Là où je me suis fait jeter, je prospère et sème.
Entends Annemarie le chant de l’espoir par delà la frontière qui nous sépare au sein de l’Espace Européen !
Dès lors se posait la question du comment, dans quels domaines valoriser ces ressources ?
Un jour j’ai découvert cette maxime, qui m’a beaucoup aidée à réfléchir, puis à choisir, décider et agir : « Quand je me considère je me désole, mais quand je me compare je me console » (Isaïe 12,7-10.13 - Psaume 31,1-2.5.7.10-11 - Galates 2,16.19-21 - Luc 7,36 à 8,3).
Le second jour j’ai compris que la philosophie c’est la recherche de la
sagesse. Et que la quête du sens est le but de ma vie. Je venais d'ouvrir la porte secrète.

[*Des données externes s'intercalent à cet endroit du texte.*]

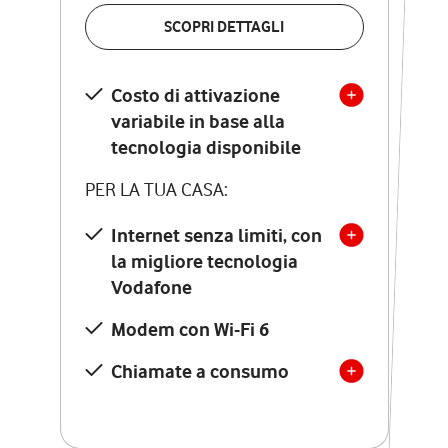
VERIFICA LA COPERTURA
SCOPRI DETTAGLI
SCOPRI DETTAGLI
Costo di attivazione
Costo di attivazione
variabile in base alla
variabile in base alla
tecnologia disponibile
tecnologia disponibile
PER LA TUA CASA:
PER LA TUA CASA:
Internet senza limiti, con
la migliore tecnologia
Internet senza limiti, con
la migliore tecnologia
Vodafone
Vodafone
Modem Seven con Wi-Fi 7
Modem con Wi-Fi 6
Chiamate illimitate verso
numeri fissi e mobili
Chiamate a consumo
nazionali
SOLO SE ATTIVI ONLINE:
12 mesi di Vodafone Club
con sconti ed esperienze
esclusive, poi si disattiva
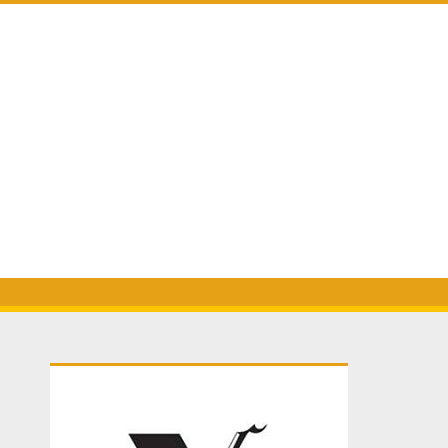
Primary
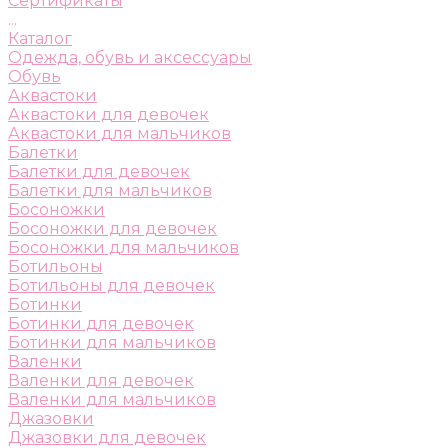
Сертификаты
...
Каталог
Одежда, обувь и аксессуары
Обувь
Аквастоки
Аквастоки для девочек
Аквастоки для мальчиков
Балетки
Балетки для девочек
Балетки для мальчиков
Босоножки
Босоножки для девочек
Босоножки для мальчиков
Ботильоны
Ботильоны для девочек
Ботинки
Ботинки для девочек
Ботинки для мальчиков
Валенки
Валенки для девочек
Валенки для мальчиков
Джазовки
Джазовки для девочек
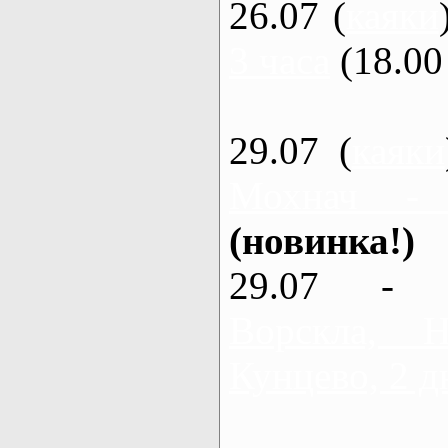
26.07 (
каяки
3 часа
(18.00 
29.07 (
каяки
Мохнач -
(новинка!)
29.07 - 
Ворскла,
Кунцево, 2 д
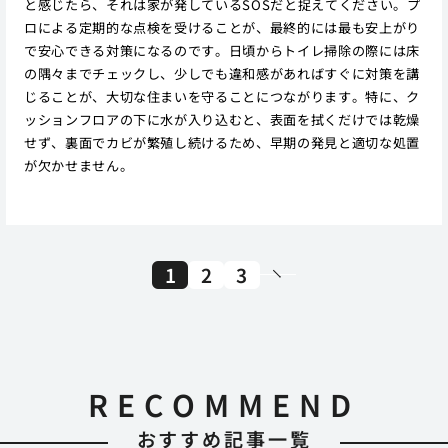
と感じたら、それは家が発しているSOSだと捉えてください。プ
ロによる定期的な点検を受けることが、最終的には最も安上がり
で安心できる対策になるのです。日頃からトイレ掃除の際には床
の隅々までチェックし、少しでも違和感があればすぐに対策を講
じることが、大切な住まいを守ることにつながります。特に、ク
ッションフロアの下に水が入り込むと、表面を拭くだけでは乾燥
せず、裏面でカビが繁殖し続けるため、早期の発見と適切な処置
が欠かせません。
1
2
3
RECOMMEND
おすすめ記事一覧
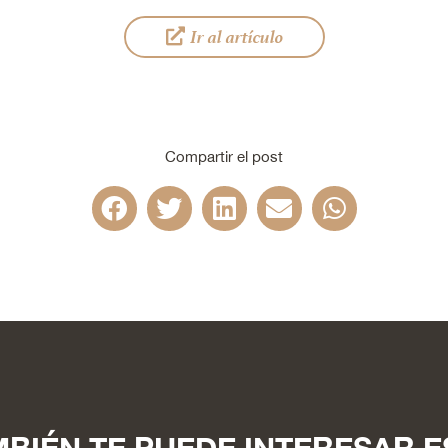
Ir al artículo
Compartir el post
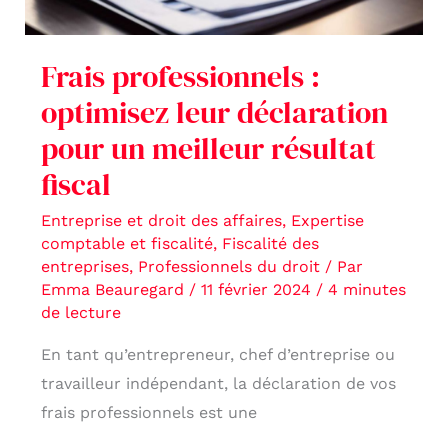
meilleur
résultat
Frais professionnels :
fiscal
optimisez leur déclaration
pour un meilleur résultat
fiscal
Entreprise et droit des affaires
,
Expertise
comptable et fiscalité
,
Fiscalité des
entreprises
,
Professionnels du droit
/ Par
Emma Beauregard
/
11 février 2024
/
4 minutes
de lecture
En tant qu’entrepreneur, chef d’entreprise ou
travailleur indépendant, la déclaration de vos
frais professionnels est une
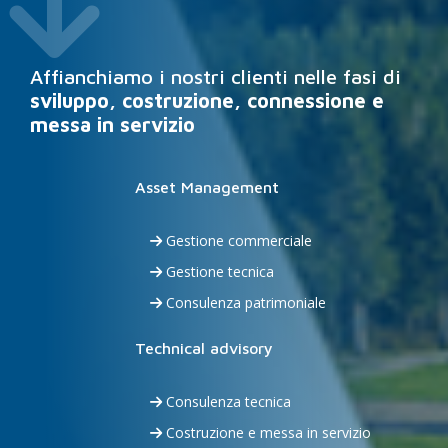
down
Affianchiamo i nostri clienti nelle fasi di
sviluppo, costruzione, connessione e
messa in servizio
Asset Management
Gestione commerciale
Gestione tecnica
Consulenza patrimoniale
Technical advisory
Consulenza tecnica
Costruzione e messa in servizio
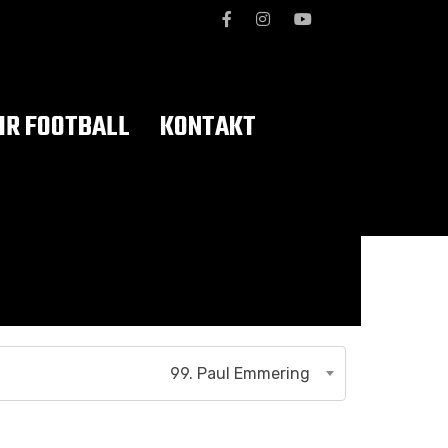
R FOOTBALL
KONTAKT
99. Paul Emmering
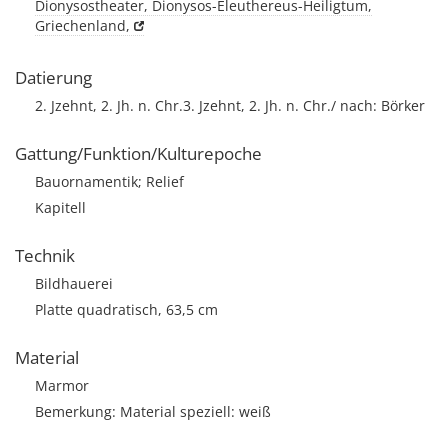
Dionysostheater, Dionysos-Eleuthereus-Heiligtum,
Griechenland,
Datierung
2. Jzehnt, 2. Jh. n. Chr.3. Jzehnt, 2. Jh. n. Chr./ nach: Börker
Gattung/Funktion/Kulturepoche
Bauornamentik; Relief
Kapitell
Technik
Bildhauerei
Platte quadratisch, 63,5 cm
Material
Marmor
Bemerkung: Material speziell: weiß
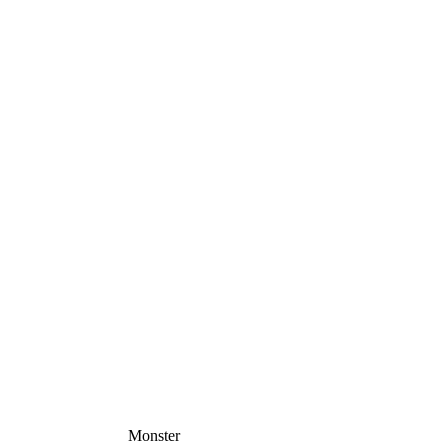
Monster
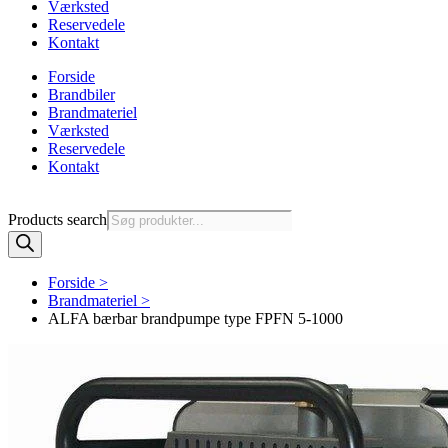
Værksted
Reservedele
Kontakt
Forside
Brandbiler
Brandmateriel
Værksted
Reservedele
Kontakt
Products search
Forside >
Brandmateriel >
ALFA bærbar brandpumpe type FPFN 5-1000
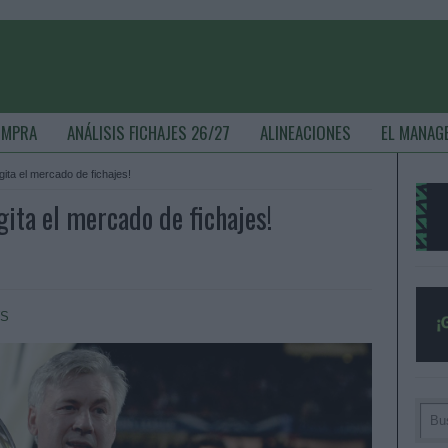
OMPRA
ANÁLISIS FICHAJES 26/27
ALINEACIONES
EL MANAG
ita el mercado de fichajes!
ita el mercado de fichajes!
S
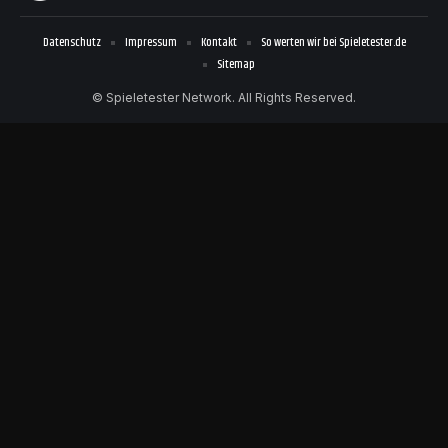
Datenschutz
Impressum
Kontakt
So werten wir bei Spieletester.de
Sitemap
© Spieletester Network. All Rights Reserved.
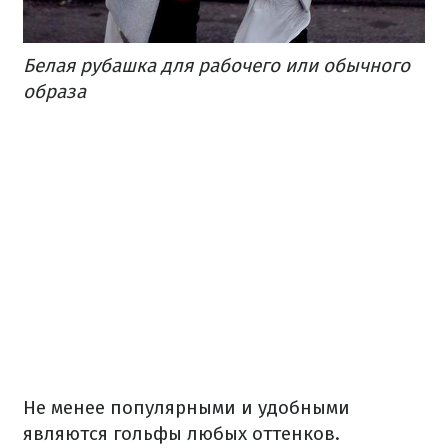
Белая рубашка для рабочего или обычного
образа
Не менее популярными и удобными
являются гольфы любых оттенков.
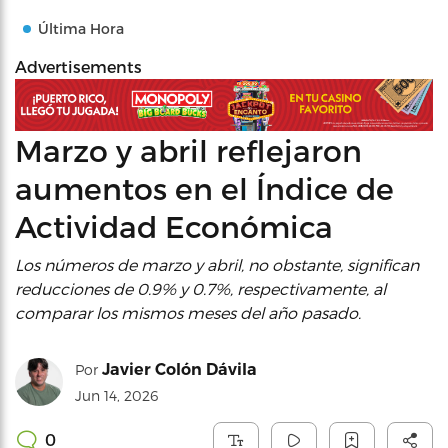
Última Hora
Advertisements
Marzo y abril reflejaron
aumentos en el Índice de
Actividad Económica
Los números de marzo y abril, no obstante, significan
reducciones de 0.9% y 0.7%, respectivamente, al
comparar los mismos meses del año pasado.
Javier Colón Dávila
Por
Jun 14, 2026
0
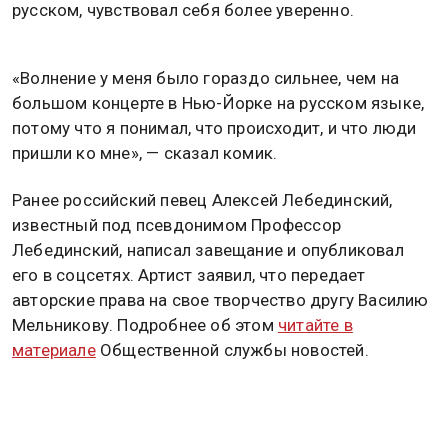
русском, чувствовал себя более уверенно.
«Волнение у меня было гораздо сильнее, чем на
большом концерте в Нью-Йорке на русском языке,
потому что я понимал, что происходит, и что люди
пришли ко мне», — сказал комик.
Ранее российский певец Алексей Лебединский,
известный под псевдонимом Профессор
Лебединский, написал завещание и опубликовал
его в соцсетях. Артист заявил, что передает
авторские права на свое творчество другу Василию
Мельникову. Подробнее об этом
читайте в
материале
Общественной службы новостей.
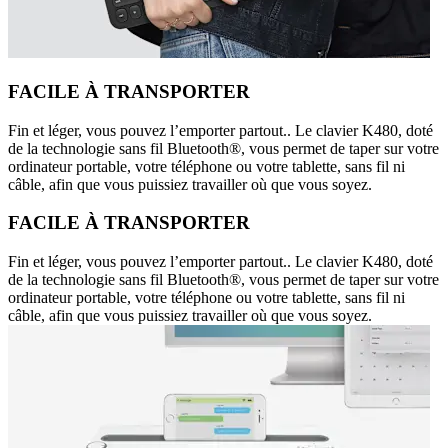
FACILE À TRANSPORTER
Fin et léger, vous pouvez l’emporter partout.. Le clavier K480, doté
de la technologie sans fil Bluetooth®, vous permet de taper sur votre
ordinateur portable, votre téléphone ou votre tablette, sans fil ni
câble, afin que vous puissiez travailler où que vous soyez.
FACILE À TRANSPORTER
Fin et léger, vous pouvez l’emporter partout.. Le clavier K480, doté
de la technologie sans fil Bluetooth®, vous permet de taper sur votre
ordinateur portable, votre téléphone ou votre tablette, sans fil ni
câble, afin que vous puissiez travailler où que vous soyez.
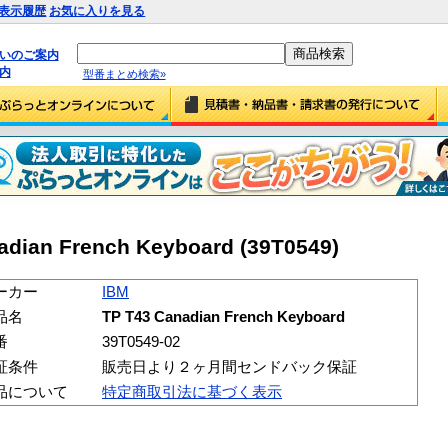
表示履歴
お気に入りを見る
払いのご案内
内
型番まとめ検索»
dian French Keyboard (39T0549)
ーカー
IBM
品名
TP T43 Canadian French Keyboard
番
39T0549-02
証条件
販売日より２ヶ月間センドバック保証
品について
特定商取引法に基づく表示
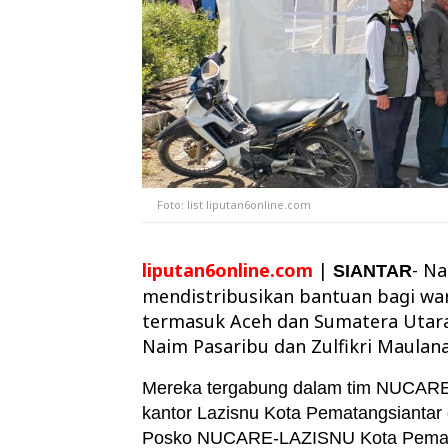
Foto: list liputan6online.com
liputan6online.com
|
- N
SIANTAR
mendistribusikan bantuan bagi war
termasuk Aceh dan Sumatera Utara
Naim Pasaribu dan Zulfikri Maulana
Mereka tergabung dalam tim NUCARE-
kantor Lazisnu Kota Pematangsiantar d
Posko NUCARE-LAZISNU Kota Pematang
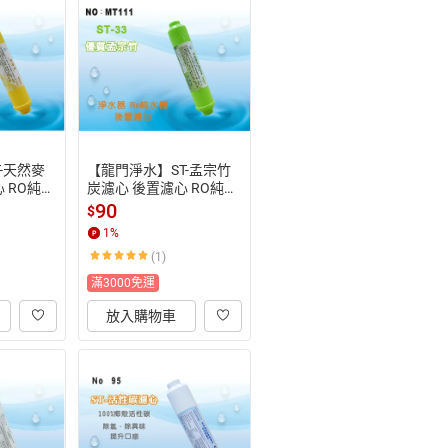
-天然麥
【龍門淨水】ST-孟宗竹
 RO純水
炭濾心 後置濾心 RO純水
(MT10
機 淨水器 飲水機 餐飲(M
90
$
T111)
1
%
(1)
滿3000免運
放入購物車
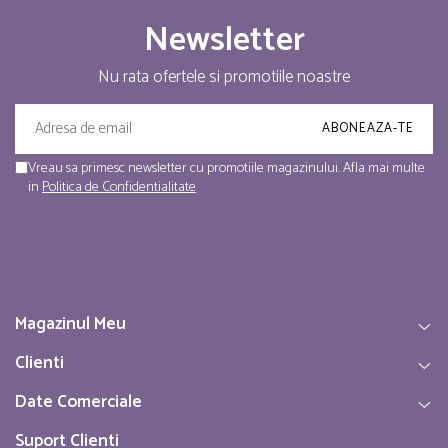
Newsletter
Nu rata ofertele si promotiile noastre
Vreau sa primesc newsletter cu promotiile magazinului. Afla mai multe
in
Politica de Confidentialitate
Magazinul Meu
Clienti
Date Comerciale
Suport Clienti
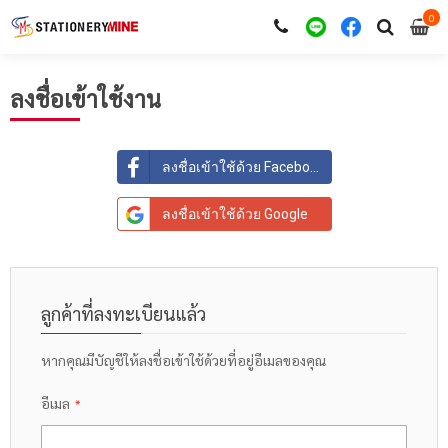
0
i
0
ลงชื่อเข้าใช้งาน
ลงชื่อเข้าใช้ด้วย Facebook
ลงชื่อเข้าใช้ด้วย Google
ลูกค้าที่ลงทะเบียนแล้ว
หากคุณมีบัญชีให้ลงชื่อเข้าใช้ด้วยที่อยู่อีเมลของคุณ
อีเมล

Le troisième jour, en me regardant dans la glace, j’ai décidé qu’à la veille du jour de ma mort je devrai pouvoir me dire : « t’as été un mec bien, maintenant tu peux passer le karcher sur ta vie ». Je veux vraiment que mes enfants, mes petits enfants, ma famille élargie, mes amis et mes (ex et innombrables petites) amies, et tous mes voisins, disent ensemble en une ultime ovation : « ce mec a été un mec bien, il peut à présent passer le karcher sur sa vie ! » Sniff (mouchoir).
Le quatrième jour j’ai acquis la conviction que la Fraternité républicaine, de la trilogie qui orne les frontons de nos édifices publics, était la plus en danger. Elle méritait qu’un combat ardent la défendît. Tant sont fragilisés les soubassements de notre cohésion nationale par l’ultralibéralisme triomphant, les conservatismes arrogants, le communautarisme rampant, le totalitarisme sécuritaire envahissant, le racisme et les discriminations récurrentes.
Le cinquième, me vint la révélation que l’écriture, en une mission de service public , se devait au nom de l'intérêt général de venir en aide aux déshérités de notre Chère France.
Le sixième jour, par un prompt pronunciamiento, je pris le pouvoir dans mon association, et dispense désormais mais générosités pour le bonheur obligatoire de toutes et de tous autour de moi.
Car en écrivant les lettres d'autrui, j'écris les nouvelles pages de ma vie.
Il n'y a pas d'écrivain public sans parole publique.
Voilà Chère Annemarie, en un billet comment je résumerais le fabuleux destin et la vocation de Plume solidaire.